What you need to do —
Only a number is wanted here. Tally the lines of the data that contain "providers".

Material to process —

____

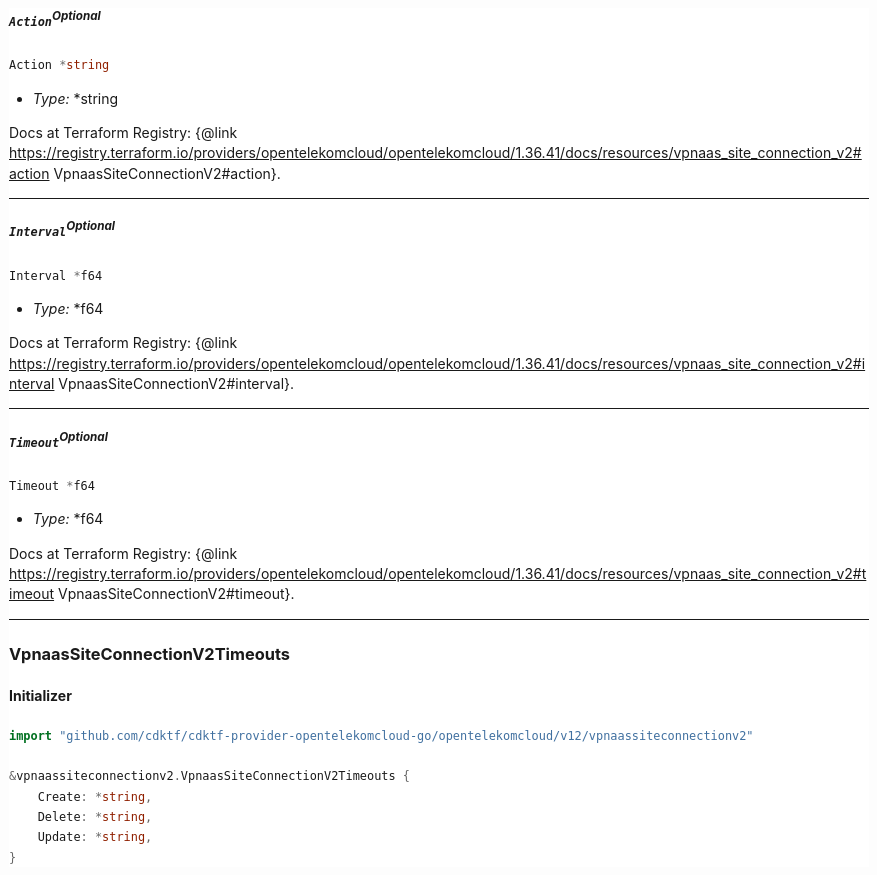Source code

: 
##### `Action`<sup>Optional</sup> <a name="Action" id="@cdktf/provider-opentelekomcloud.vpnaasSiteConnectionV2.VpnaasSiteConnectionV2Dpd.property.action"></a>

```go
Action *string
```

- *Type:* *string

Docs at Terraform Registry: {@link https://registry.terraform.io/providers/opentelekomcloud/opentelekomcloud/1.36.41/docs/resources/vpnaas_site_connection_v2#action VpnaasSiteConnectionV2#action}.

---

##### `Interval`<sup>Optional</sup> <a name="Interval" id="@cdktf/provider-opentelekomcloud.vpnaasSiteConnectionV2.VpnaasSiteConnectionV2Dpd.property.interval"></a>

```go
Interval *f64
```

- *Type:* *f64

Docs at Terraform Registry: {@link https://registry.terraform.io/providers/opentelekomcloud/opentelekomcloud/1.36.41/docs/resources/vpnaas_site_connection_v2#interval VpnaasSiteConnectionV2#interval}.

---

##### `Timeout`<sup>Optional</sup> <a name="Timeout" id="@cdktf/provider-opentelekomcloud.vpnaasSiteConnectionV2.VpnaasSiteConnectionV2Dpd.property.timeout"></a>

```go
Timeout *f64
```

- *Type:* *f64

Docs at Terraform Registry: {@link https://registry.terraform.io/providers/opentelekomcloud/opentelekomcloud/1.36.41/docs/resources/vpnaas_site_connection_v2#timeout VpnaasSiteConnectionV2#timeout}.

---

### VpnaasSiteConnectionV2Timeouts <a name="VpnaasSiteConnectionV2Timeouts" id="@cdktf/provider-opentelekomcloud.vpnaasSiteConnectionV2.VpnaasSiteConnectionV2Timeouts"></a>

#### Initializer <a name="Initializer" id="@cdktf/provider-opentelekomcloud.vpnaasSiteConnectionV2.VpnaasSiteConnectionV2Timeouts.Initializer"></a>

```go
import "github.com/cdktf/cdktf-provider-opentelekomcloud-go/opentelekomcloud/v12/vpnaassiteconnectionv2"

&vpnaassiteconnectionv2.VpnaasSiteConnectionV2Timeouts {
	Create: *string,
	Delete: *string,
	Update: *string,
}
```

____

Exercise solution —
3